Place of Worship or Museum? I read the other day about St Isaac's Cathedral in St Petersburg, the world's third largest domed cathedral after St Peter's in Rome,and St Paul's in London. It has become the centre of a controversy between the Russian Orthodox Church and city cultural authorities. A government decision to restore control of the cathedral to the Church has created a division between those keen to re-establish St Isaac's as the central place of Orthodox worship and cultural bodies and anti-Church elements alarmed by what they deem the Church's undue power. Orthodox Church policy is to restore for public worship as many as possible of the cathedrals, monasteries and parish churches closed or converted to secular use in the Communist era. We have a problem here in Britain, not quite the same as St Petersburg's but a problem nonetheless. The question seems to be, “Are our churches and cathedrals museums or places of worship?” Many churches and chapels are no longer in use for their original purpose, but what about those that are? As I travel around the country I see more and more of the museum attitude. Many of the Great Churches charge an entry fee and in one instance I found manned gates to the cathedral close with ticket sellers. But more disturbing is the attitude of tourists. Arriving at Lichfield a little before the regular prayers at St Chad’s shrine, I made my way to that part of the building. When I got to the foot of the steps to the chapel I found that my way was blocked by a large crowd of chattering overseas tourists, who seemed to have no idea what they were looking at. Talking to the priest later, she told me that a few days earlier she was part way through the prayers when a similar group crowded into the small space between her and the congregation. But it is not just those from another culture, many people come along just to see an old building, as they would a castle or stately home often without much thought about the significance of the church or its artifacts. I am very aware that raising money is a very important factor, but we must strive to make people more aware that our churches are “open for business” and that the business is the worship of God.

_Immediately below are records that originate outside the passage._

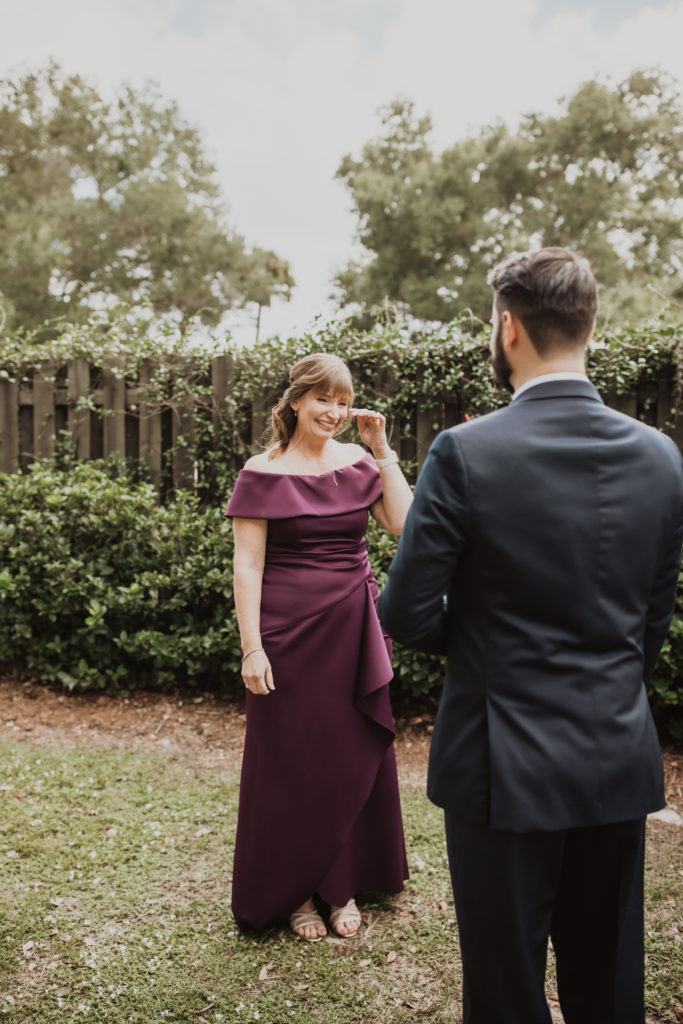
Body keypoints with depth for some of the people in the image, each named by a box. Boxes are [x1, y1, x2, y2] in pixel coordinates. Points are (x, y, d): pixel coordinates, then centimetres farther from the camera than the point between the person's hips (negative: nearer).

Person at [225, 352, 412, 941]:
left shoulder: (360, 462, 5)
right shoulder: (264, 473, -6)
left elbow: (406, 524, -6)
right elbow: (247, 564, -8)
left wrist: (383, 451, -7)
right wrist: (251, 646, -13)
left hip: (354, 629, 4)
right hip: (290, 630, -4)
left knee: (356, 756, 12)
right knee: (291, 761, 8)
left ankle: (343, 882, 32)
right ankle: (291, 891, 28)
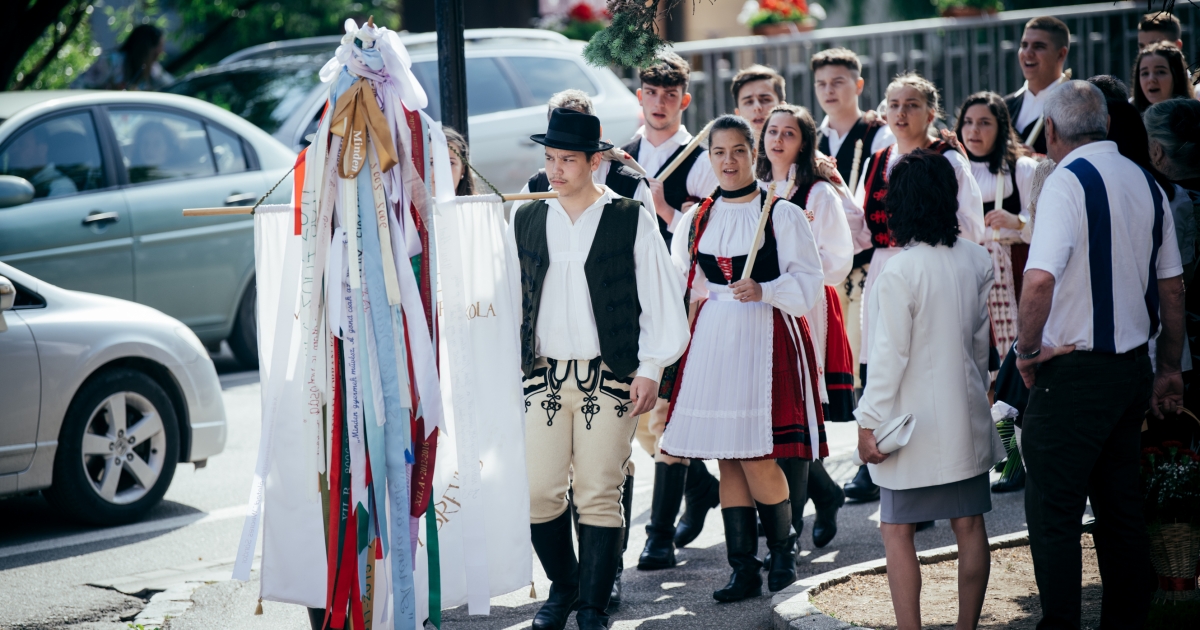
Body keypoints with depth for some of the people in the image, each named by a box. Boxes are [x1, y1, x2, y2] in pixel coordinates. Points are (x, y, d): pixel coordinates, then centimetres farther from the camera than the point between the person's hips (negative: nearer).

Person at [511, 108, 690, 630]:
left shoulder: (632, 221, -1)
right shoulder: (525, 222, 8)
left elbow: (662, 300, 1)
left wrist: (650, 369, -4)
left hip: (608, 379, -3)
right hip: (543, 377, 3)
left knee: (599, 496, -3)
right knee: (539, 493, -2)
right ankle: (562, 587, 20)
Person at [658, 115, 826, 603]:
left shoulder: (782, 214, -2)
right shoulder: (696, 219, 12)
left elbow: (809, 282, -6)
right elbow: (679, 283, 21)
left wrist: (764, 292, -20)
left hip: (766, 342, -5)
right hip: (713, 342, 5)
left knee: (759, 458, -9)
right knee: (727, 459, 4)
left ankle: (783, 549, 15)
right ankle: (744, 569, 10)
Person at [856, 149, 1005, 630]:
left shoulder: (898, 272, -18)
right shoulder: (977, 261, 1)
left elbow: (890, 356, -16)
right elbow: (982, 340, 11)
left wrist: (869, 422, -9)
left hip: (915, 422, -6)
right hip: (967, 417, 6)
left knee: (897, 531, 1)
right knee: (969, 525, 11)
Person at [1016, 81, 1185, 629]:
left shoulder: (1067, 181, -14)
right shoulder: (1145, 183, 8)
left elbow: (1040, 279, -26)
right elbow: (1172, 287, 13)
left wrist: (1027, 348, -12)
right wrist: (1169, 369, 21)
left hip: (1074, 373, -7)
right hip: (1134, 366, 7)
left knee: (1053, 516, -2)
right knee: (1121, 509, 14)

Margaret, Queen and Saint A side effect of the Norman conquest was that an English princess became a Scottish Queen and a saint. After the Battle of Hastings her father Edgar Æthling fled with his family to Scotland. In 1070 Edgar's 25 year old sister, Margaret, married the Scottish King, Malcolm III. She devoted herself to good and charitable works. She is the queen in the towns of North and South Queensferry named after the ferry she established at that point on the Firth of Forth. She died in 1093.As a reward for her good works, she was canonised in 1250 by Pope Innocent IV , and her remains were reinterred in a shrine in Dunfermline Abbey in Fife, Scotland. Her relics were dispersed after the Scottish Reformatin.Most of her remains are now lost. Her head which was kept as a holy relic by Mary Queen of Scots was subsequently preserved by Jesuits in the Scottish College, Douai, France, from where it was lost during the French Revolution. But a portion of her shoulder blade is venerated at the Catholic church in Dunfermline which is named after her.